> _Records from a dataset_
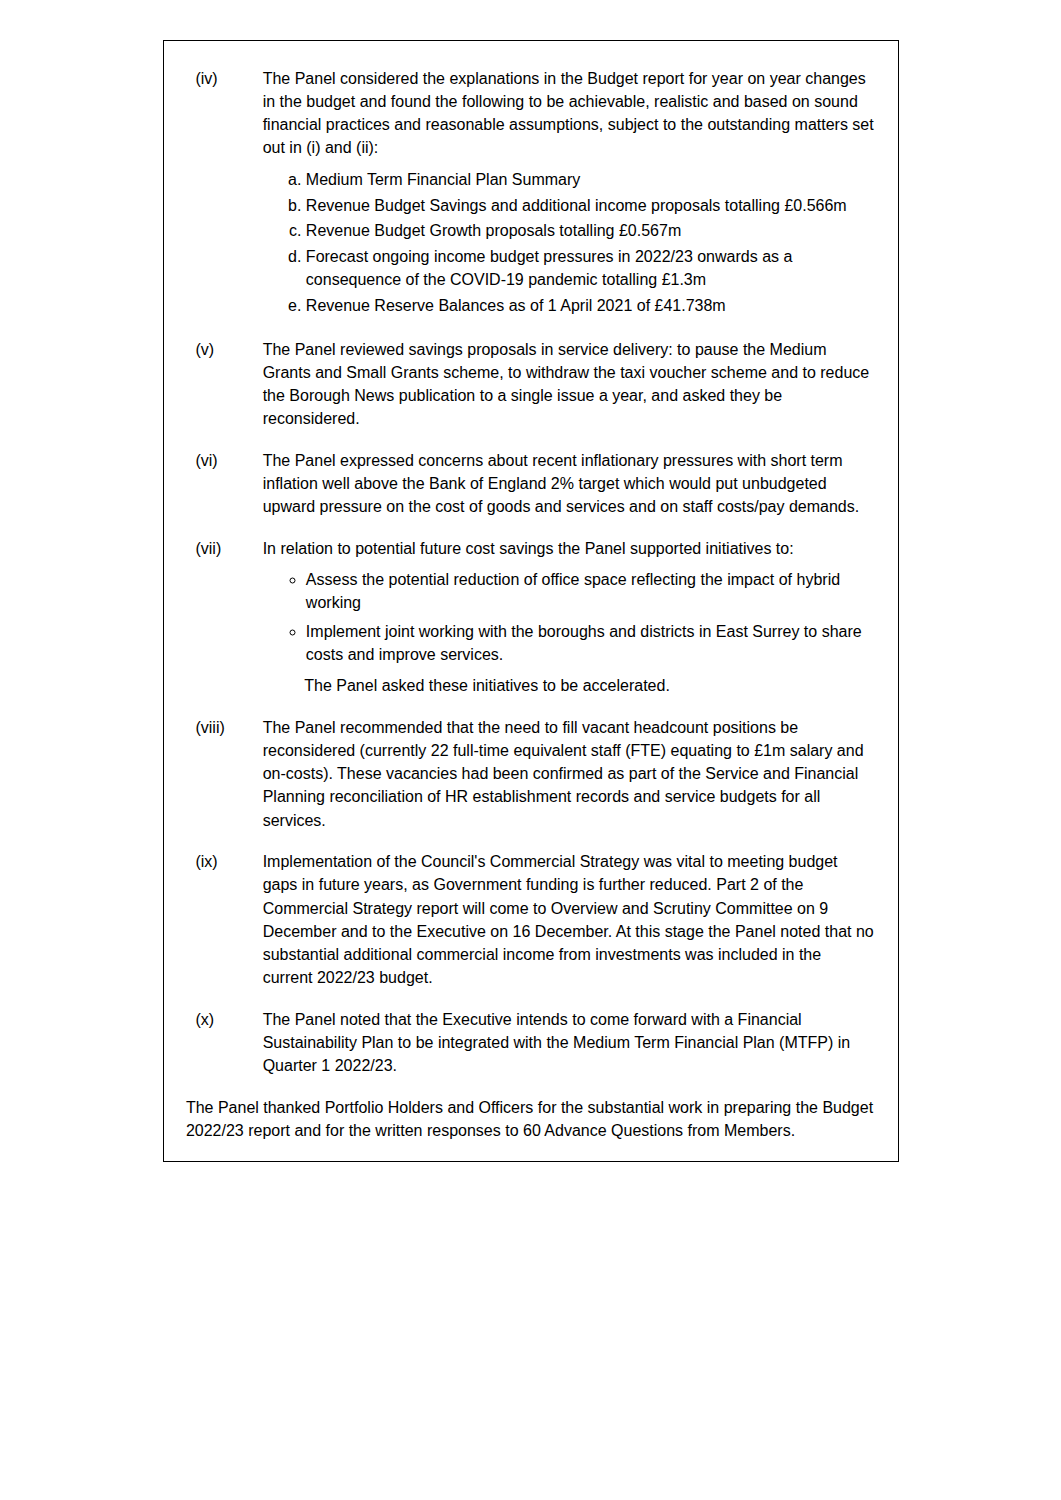(iv) The Panel considered the explanations in the Budget report for year on year changes in the budget and found the following to be achievable, realistic and based on sound financial practices and reasonable assumptions, subject to the outstanding matters set out in (i) and (ii):
Medium Term Financial Plan Summary
Revenue Budget Savings and additional income proposals totalling £0.566m
Revenue Budget Growth proposals totalling £0.567m
Forecast ongoing income budget pressures in 2022/23 onwards as a consequence of the COVID-19 pandemic totalling £1.3m
Revenue Reserve Balances as of 1 April 2021 of £41.738m
(v) The Panel reviewed savings proposals in service delivery: to pause the Medium Grants and Small Grants scheme, to withdraw the taxi voucher scheme and to reduce the Borough News publication to a single issue a year, and asked they be reconsidered.
(vi) The Panel expressed concerns about recent inflationary pressures with short term inflation well above the Bank of England 2% target which would put unbudgeted upward pressure on the cost of goods and services and on staff costs/pay demands.
(vii) In relation to potential future cost savings the Panel supported initiatives to:
Assess the potential reduction of office space reflecting the impact of hybrid working
Implement joint working with the boroughs and districts in East Surrey to share costs and improve services.
The Panel asked these initiatives to be accelerated.
(viii) The Panel recommended that the need to fill vacant headcount positions be reconsidered (currently 22 full-time equivalent staff (FTE) equating to £1m salary and on-costs). These vacancies had been confirmed as part of the Service and Financial Planning reconciliation of HR establishment records and service budgets for all services.
(ix) Implementation of the Council's Commercial Strategy was vital to meeting budget gaps in future years, as Government funding is further reduced. Part 2 of the Commercial Strategy report will come to Overview and Scrutiny Committee on 9 December and to the Executive on 16 December. At this stage the Panel noted that no substantial additional commercial income from investments was included in the current 2022/23 budget.
(x) The Panel noted that the Executive intends to come forward with a Financial Sustainability Plan to be integrated with the Medium Term Financial Plan (MTFP) in Quarter 1 2022/23.
The Panel thanked Portfolio Holders and Officers for the substantial work in preparing the Budget 2022/23 report and for the written responses to 60 Advance Questions from Members.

> _TASK GOAL_
For the word "totalling", show every line of the entries that holds it.

> _TASK OUTPUT_
Revenue Budget Savings and additional income proposals totalling £0.566m
Revenue Budget Growth proposals totalling £0.567m
Forecast ongoing income budget pressures in 2022/23 onwards as a consequence of the COVID-19 pandemic totalling £1.3m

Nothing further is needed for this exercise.